Вся мировая поэзия пользуется теми же самыми буквами, или же пишутся смертные приговоры, и мы знаем их с первого года начальной школы.
С первого года начальной школы знаем мы, что буквы делятся на две большие группы, т. е. гласные буквы и буквы согласные. Нетрудно видеть, что величина и форма любого слова зависит от гласных букв.
Окраска же, звуковая окраска слов зависит от букв согласных. Поэт занимается обеими группами букв, но главную его заботу представляет расположение букв согласных, отыскание слов по потребности их звуковой окраски.
Я не хочу употреблять слово «организация», ибо организация — это процесс сознательный, отыскание звука в стихе — процесс подсознательный.
Из потребности лучше украсить слово рождается применение рифмы неточной. Ассонанса.
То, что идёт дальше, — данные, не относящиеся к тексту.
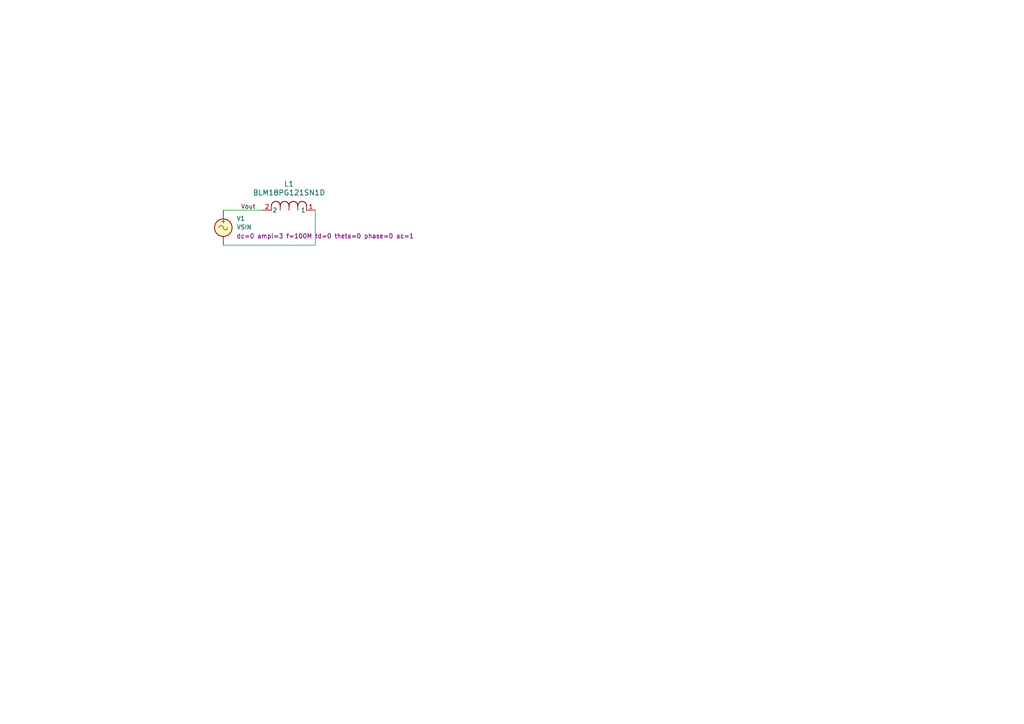
<source format=kicad_sch>
(kicad_sch
	(version 20231120)
	(generator "eeschema")
	(generator_version "8.0")
	(uuid "97e41030-70cc-4fa6-a120-5cb710fd527d")
	(paper "A4")
	
	(wire
		(pts
			(xy 76.2 60.96) (xy 64.77 60.96)
		)
		(stroke
			(width 0)
			(type default)
		)
		(uuid "108c8175-719b-4060-830f-61eda56cfc40")
	)
	(wire
		(pts
			(xy 91.44 60.96) (xy 91.44 71.12)
		)
		(stroke
			(width 0)
			(type default)
		)
		(uuid "bb7751a0-2c3b-4b8d-b43f-dbb4836eb928")
	)
	(wire
		(pts
			(xy 91.44 71.12) (xy 64.77 71.12)
		)
		(stroke
			(width 0)
			(type default)
		)
		(uuid "c1aeabea-b9b4-4ee0-8e2f-d912dfaf29a6")
	)
	(label "Vout"
		(at 69.85 60.96 0)
		(fields_autoplaced yes)
		(effects
			(font
				(size 1.27 1.27)
			)
			(justify left bottom)
		)
		(uuid "a5eba80a-ee12-4e65-8c9e-84fc7b02fdf6")
	)
	(symbol
		(lib_id "ferriteBeads120Ohm:BLM18PG121SN1D")
		(at 76.2 60.96 0)
		(unit 1)
		(exclude_from_sim no)
		(in_bom yes)
		(on_board yes)
		(dnp no)
		(fields_autoplaced yes)
		(uuid "6a2247ae-4dcd-4b82-9a2a-8520418f24f6")
		(property "Reference" "L1"
			(at 83.82 53.34 0)
			(effects
				(font
					(size 1.524 1.524)
				)
			)
		)
		(property "Value" "BLM18PG121SN1D"
			(at 83.82 55.88 0)
			(effects
				(font
					(size 1.524 1.524)
				)
			)
		)
		(property "Footprint" "IND_BLM18_0603_MUR"
			(at 76.2 60.96 0)
			(effects
				(font
					(size 1.27 1.27)
					(italic yes)
				)
				(hide yes)
			)
		)
		(property "Datasheet" "BLM18PG121SN1D"
			(at 76.2 60.96 0)
			(effects
				(font
					(size 1.27 1.27)
					(italic yes)
				)
				(hide yes)
			)
		)
		(property "Description" ""
			(at 76.2 60.96 0)
			(effects
				(font
					(size 1.27 1.27)
				)
				(hide yes)
			)
		)
		(property "Sim.Library" "TestBoardEDA/models/BLM18PG121SN1.mod"
			(at 76.2 60.96 0)
			(effects
				(font
					(size 1.27 1.27)
				)
				(hide yes)
			)
		)
		(property "Sim.Name" "BLM18PG121SN1"
			(at 76.2 60.96 0)
			(effects
				(font
					(size 1.27 1.27)
				)
				(hide yes)
			)
		)
		(property "Sim.Device" "SUBCKT"
			(at 76.2 60.96 0)
			(effects
				(font
					(size 1.27 1.27)
				)
				(hide yes)
			)
		)
		(property "Sim.Pins" "1=port1 2=port2"
			(at 76.2 60.96 0)
			(effects
				(font
					(size 1.27 1.27)
				)
				(hide yes)
			)
		)
		(pin "1"
			(uuid "d1283d97-a9e3-447f-a487-dc4a4f1a8ca3")
		)
		(pin "2"
			(uuid "2739cecb-475b-477d-b346-80628e76d154")
		)
		(instances
			(project ""
				(path "/7acc191a-fe8c-48a0-9d8b-f697ef59ac03/52b67f2c-cc8e-4f62-a575-3aba327208d6/917687c7-2d6b-48b4-b766-3834def11aaf"
					(reference "L1")
					(unit 1)
				)
			)
		)
	)
	(symbol
		(lib_id "Simulation_SPICE:VSIN")
		(at 64.77 66.04 0)
		(unit 1)
		(exclude_from_sim no)
		(in_bom yes)
		(on_board yes)
		(dnp no)
		(fields_autoplaced yes)
		(uuid "bc0a5d4f-4718-4fd4-a8a2-fb8b355aaf7b")
		(property "Reference" "V1"
			(at 68.58 63.3701 0)
			(effects
				(font
					(size 1.27 1.27)
				)
				(justify left)
			)
		)
		(property "Value" "VSIN"
			(at 68.58 65.9101 0)
			(effects
				(font
					(size 1.27 1.27)
				)
				(justify left)
			)
		)
		(property "Footprint" ""
			(at 64.77 66.04 0)
			(effects
				(font
					(size 1.27 1.27)
				)
				(hide yes)
			)
		)
		(property "Datasheet" "https://ngspice.sourceforge.io/docs/ngspice-html-manual/manual.xhtml#sec_Independent_Sources_for"
			(at 64.77 66.04 0)
			(effects
				(font
					(size 1.27 1.27)
				)
				(hide yes)
			)
		)
		(property "Description" "Voltage source, sinusoidal"
			(at 64.77 66.04 0)
			(effects
				(font
					(size 1.27 1.27)
				)
				(hide yes)
			)
		)
		(property "Sim.Pins" "1=+ 2=-"
			(at 64.77 66.04 0)
			(effects
				(font
					(size 1.27 1.27)
				)
				(hide yes)
			)
		)
		(property "Sim.Params" "dc=0 ampl=3 f=100M td=0 theta=0 phase=0 ac=1"
			(at 68.58 68.4501 0)
			(effects
				(font
					(size 1.27 1.27)
				)
				(justify left)
			)
		)
		(property "Sim.Type" "SIN"
			(at 64.77 66.04 0)
			(effects
				(font
					(size 1.27 1.27)
				)
				(hide yes)
			)
		)
		(property "Sim.Device" "V"
			(at 64.77 66.04 0)
			(effects
				(font
					(size 1.27 1.27)
				)
				(justify left)
				(hide yes)
			)
		)
		(pin "2"
			(uuid "cfb0d4bb-ecd2-4bd5-b272-73368eedcbd5")
		)
		(pin "1"
			(uuid "de903c80-b2e3-482b-8378-df4952586572")
		)
		(instances
			(project ""
				(path "/7acc191a-fe8c-48a0-9d8b-f697ef59ac03/52b67f2c-cc8e-4f62-a575-3aba327208d6/917687c7-2d6b-48b4-b766-3834def11aaf"
					(reference "V1")
					(unit 1)
				)
			)
		)
	)
)

</source>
Конечно, ассонанс не завоевание, а уступка, это в каком-то плане рекрутский набор, призыв запасных возрастов в действующую армию поэзии.
Рифма как поисковой инструмент.
1959–1961[35]
«Свободная отдача»
В стихах существует еще один способ писания стихов, известный поэтам, который я называю способом «свободного хода» или «свободной отдачи».
Когда, наметив лишь размер и ритм, отдаешься на волю материала и следишь лишь за явными смысловыми нелепицами, которые могут попасть в стиховой поток при этом способе.
Этот способ я применял в молодости. Он требует крепкого здоровья, полного отключения в мир слов, контролируемого лишь приблизительно, главным образом звуковыми вехами. Может быть и реальный факт началом, толчком, запевом, — а потом — свободная отдача потоку впечатлений, со стремлением зарифмовать мир. На этом пути тоже бывает немало находок. Я думаю, что первые сборники Пастернака «Близнец в тучах» и «Поверх барьеров» и даже «Сестра моя — жизнь» — имеют следы такого именно способа писания стихов.
Суть этого способа вовсе не в «модернизме» и не в «зауми» (ибо все лишнее отсеется при контроле, при переписке) и даже не в изрядном количестве маленьких находок, новинок, которые при работе над каждым стихотворением получаются. Суть тут в доверии к самому себе. Если поэт — прибор, с помощью которого природа рассказывает о самой себе, если рифма — поисковый инструмент, то весь рабочий процесс поэта — поставлен на службу природе на «свободном ходу». Если прибор хорош — ошибок в стихах не будет.
И более того. Я стал себя считать поэтом тогда, когда убедился, что не могу в стихах фальшивить, не могу написать ни одного стихотворения как «мастер». Стихов вовсе не получалось. И именно потому, что в этих случаях стихов не получалось, я и поверил в себя как в поэта.
Сбереженное внутри пряталось и в стихи не выходило.
Меня часто спрашивают: «Есть ли у вас стихи о Сталине?» У меня нет стихов о Сталине. В университете меня (после чтения стихов из «Колымских тетрадей») спрашивали это. Я отвечал: «Многое из того, что я сейчас читал, — это и есть стихи о Сталине».